Hash Identifier
Paste an unknown hash and instantly see which algorithm(s) could have produced it.
How Hash Identification Works
Hash functions produce a digest of a fixed length. Because most hash algorithms have a distinct output length and character set, it's often possible to narrow down the algorithm from the hash string alone.

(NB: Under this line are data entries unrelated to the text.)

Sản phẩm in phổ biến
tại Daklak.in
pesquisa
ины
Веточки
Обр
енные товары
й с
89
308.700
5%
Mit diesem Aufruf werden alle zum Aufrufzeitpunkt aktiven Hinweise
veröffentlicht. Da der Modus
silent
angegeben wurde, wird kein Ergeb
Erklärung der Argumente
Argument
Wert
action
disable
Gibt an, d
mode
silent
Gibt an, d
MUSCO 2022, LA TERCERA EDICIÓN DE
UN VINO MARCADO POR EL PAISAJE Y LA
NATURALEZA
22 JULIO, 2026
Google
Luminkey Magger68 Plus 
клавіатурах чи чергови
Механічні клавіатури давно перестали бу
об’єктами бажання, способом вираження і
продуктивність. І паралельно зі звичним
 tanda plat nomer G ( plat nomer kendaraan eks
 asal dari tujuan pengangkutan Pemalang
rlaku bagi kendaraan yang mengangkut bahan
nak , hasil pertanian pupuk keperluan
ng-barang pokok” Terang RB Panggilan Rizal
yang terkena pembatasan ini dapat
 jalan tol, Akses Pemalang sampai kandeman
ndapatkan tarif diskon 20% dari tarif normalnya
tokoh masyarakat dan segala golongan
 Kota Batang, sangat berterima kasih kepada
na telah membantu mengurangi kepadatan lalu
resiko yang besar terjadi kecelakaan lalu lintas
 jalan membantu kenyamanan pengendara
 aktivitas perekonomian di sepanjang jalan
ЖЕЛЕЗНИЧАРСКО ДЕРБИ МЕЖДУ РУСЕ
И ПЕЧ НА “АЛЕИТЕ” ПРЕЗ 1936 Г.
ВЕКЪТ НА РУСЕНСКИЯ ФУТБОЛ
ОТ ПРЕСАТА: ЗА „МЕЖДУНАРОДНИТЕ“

For example, a 32-character lowercase hex string is almost certainly MD5 or RIPEMD-128. A 64-character hex string could be SHA-256, SHA3-256, BLAKE2b-256, or RIPEMD-256. Password hashing functions like bcrypt and Argon2 include version and parameter metadata in the hash string, making them uniquely identifiable.
Recognised Algorithms
The identifier covers MD5, SHA-1, SHA-224, SHA-256, SHA-384, SHA-512, SHA-512/256, SHA3-224, SHA3-256, SHA3-384, SHA3-512, RIPEMD-128/160/256/320, BLAKE2b-256/512, bcrypt ($2a$/$2b$/$2y$), Argon2 (id/i/d), scrypt (PHC format), CRC32, and Adler-32.
Limitations
Identification is based solely on length and format, not cryptographic analysis. Hashes with the same length and character set (e.g. SHA-256 and BLAKE2b-256) will both appear as matches. The tool cannot definitively identify the algorithm — it provides a list of candidates. If the hash is Base64-encoded rather than hex, decode it first before identifying.